Segment Start: Supplied material

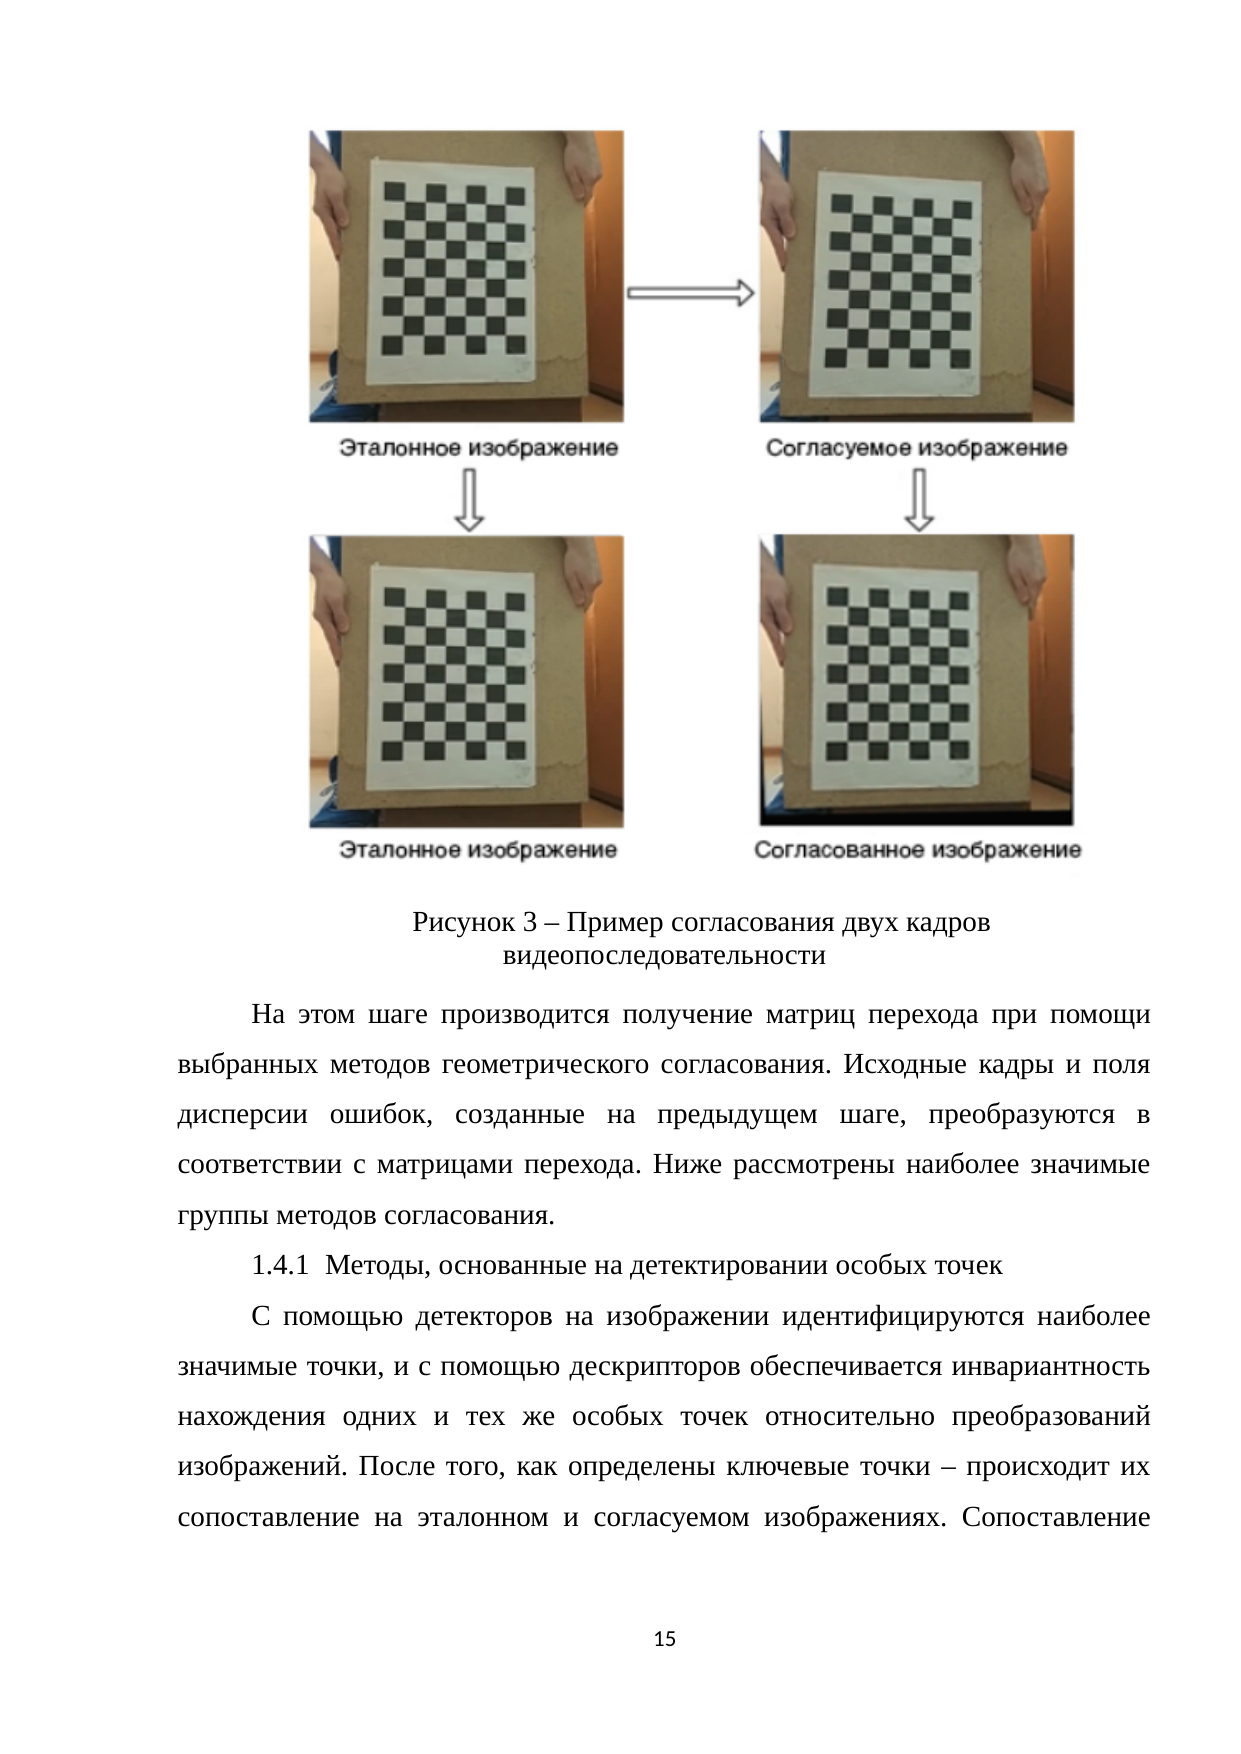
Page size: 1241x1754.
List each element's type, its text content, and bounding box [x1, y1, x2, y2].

list Методы, основанные на детектировании особых точек [177, 1247, 1152, 1281]
text На этом шаге производится получение матриц перехода при помощи выбранных методов геометрического согласования. Исходные кадры и поля дисперсии ошибок, созданные на предыдущем шаге, преобразуются в соответствии с матрицами перехода. Ниже рассмотрены наиболее значимые группы методов согласования. [177, 996, 1152, 1231]
text Рисунок 3 – Пример согласования двух кадров видеопоследовательности [177, 904, 1152, 971]
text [177, 1298, 1152, 1532]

Segment End: Supplied material

=== What is expected ===
Any pictures above are to be left out. Retype the rest of the records exactly.

=== Answer to this problem ===
Page size: 1241x1754.
List each element's type, its text content, and bounding box [x1, y1, x2, y2].

list Методы, основанные на детектировании особых точек [177, 1247, 1152, 1281]
text На этом шаге производится получение матриц перехода при помощи выбранных методов геометрического согласования. Исходные кадры и поля дисперсии ошибок, созданные на предыдущем шаге, преобразуются в соответствии с матрицами перехода. Ниже рассмотрены наиболее значимые группы методов согласования. [177, 996, 1152, 1231]
text Рисунок 3 – Пример согласования двух кадров видеопоследовательности [177, 904, 1152, 971]
text [177, 1298, 1152, 1532]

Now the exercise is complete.